◆ Textauszug
Ein US-Gericht hat die Fortsetzung der Sammelklage gegen Nvidia genehmigt, die sich um die Behauptung dreht, dass das Unternehmen die Auswirkungen des crypto mining auf die Einnahmen nicht vollständig offengelegt hat. Diese Geschichte folgt auf die Geldstrafe von 5,5 Millionen USD, die die SEC zuvor gegen Nvidia wegen der Offenlegungsproblematik im Zusammenhang mit crypto mining verhängt hat.
Die Sammelklage zeigt, dass die Kontroversen darüber, ob Nvidia das Ausmaß seiner Abhängigkeit von Einnahmen aus der Nachfrage nach crypto mining verschwiegen hat, noch nicht beendet sind. Dies ist Teil eines größeren rechtlichen Kontextes, in dem Aufsichtsbehörden und Investoren zunehmend darauf achten, wie Technologieunternehmen ihre Wachstumsquellen präsentieren.
Nvidia bleibt ein zentraler Name in der AI- und Halbleiterbranche, aber diese Klage erinnert daran, dass crypto mining in früheren Phasen eine bedeutende Rolle im Geschäftsmodell des Unternehmens gespielt hat. Mit der Genehmigung des Gerichts für die Fortsetzung der Klage wird der rechtliche Druck auf Nvidia noch eine Weile bestehen bleiben.

◆ Aufgaben
(a) Schreib aus dem Textauszug über die Nvidia-Klage die Stelle von „Ein US-Gericht hat“ bis einschließlich „mining verhängt hat.“ wortgetreu ab.
(b) Notiere das erste Wort jedes Satzes im Textauszug über die Nvidia-Klage.
Das Material stammt aus einer anderen Quelle.

◆ Aufgelistetes Material
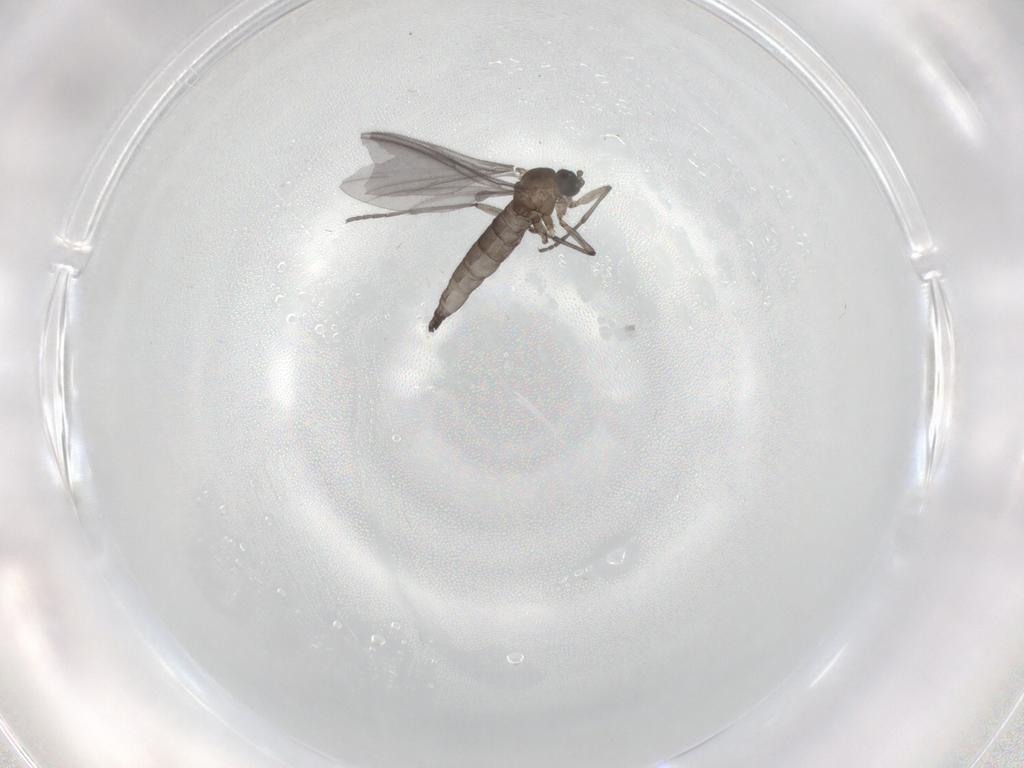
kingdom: Animalia
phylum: Arthropoda
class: Insecta
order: Diptera
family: Sciaridae
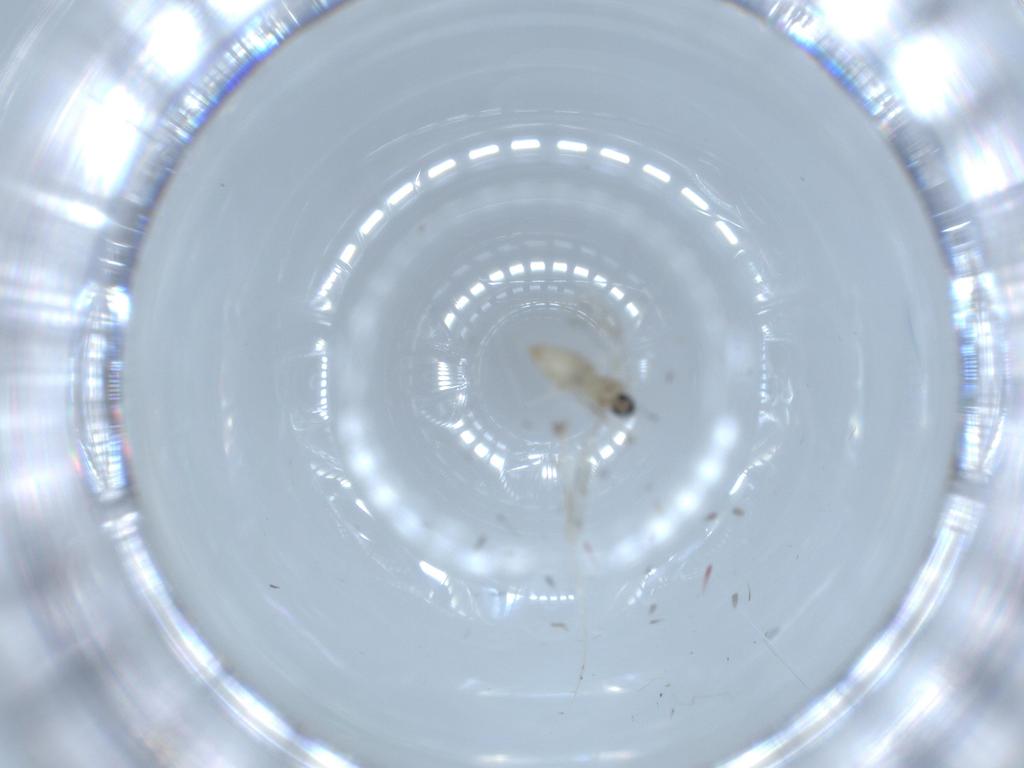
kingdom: Animalia
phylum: Arthropoda
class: Insecta
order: Diptera
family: Cecidomyiidae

◆ Lösungen
(a)
Ein US-Gericht hat die Fortsetzung der Sammelklage gegen Nvidia genehmigt, die sich um die Behauptung dreht, dass das Unternehmen die Auswirkungen des crypto mining auf die Einnahmen nicht vollständig offengelegt hat. Diese Geschichte folgt auf die Geldstrafe von 5,5 Millionen USD, die die SEC zuvor gegen Nvidia wegen der Offenlegungsproblematik im Zusammenhang mit crypto mining verhängt hat.

(b) Ein, Diese, Die, Dies, Nvidia, Mit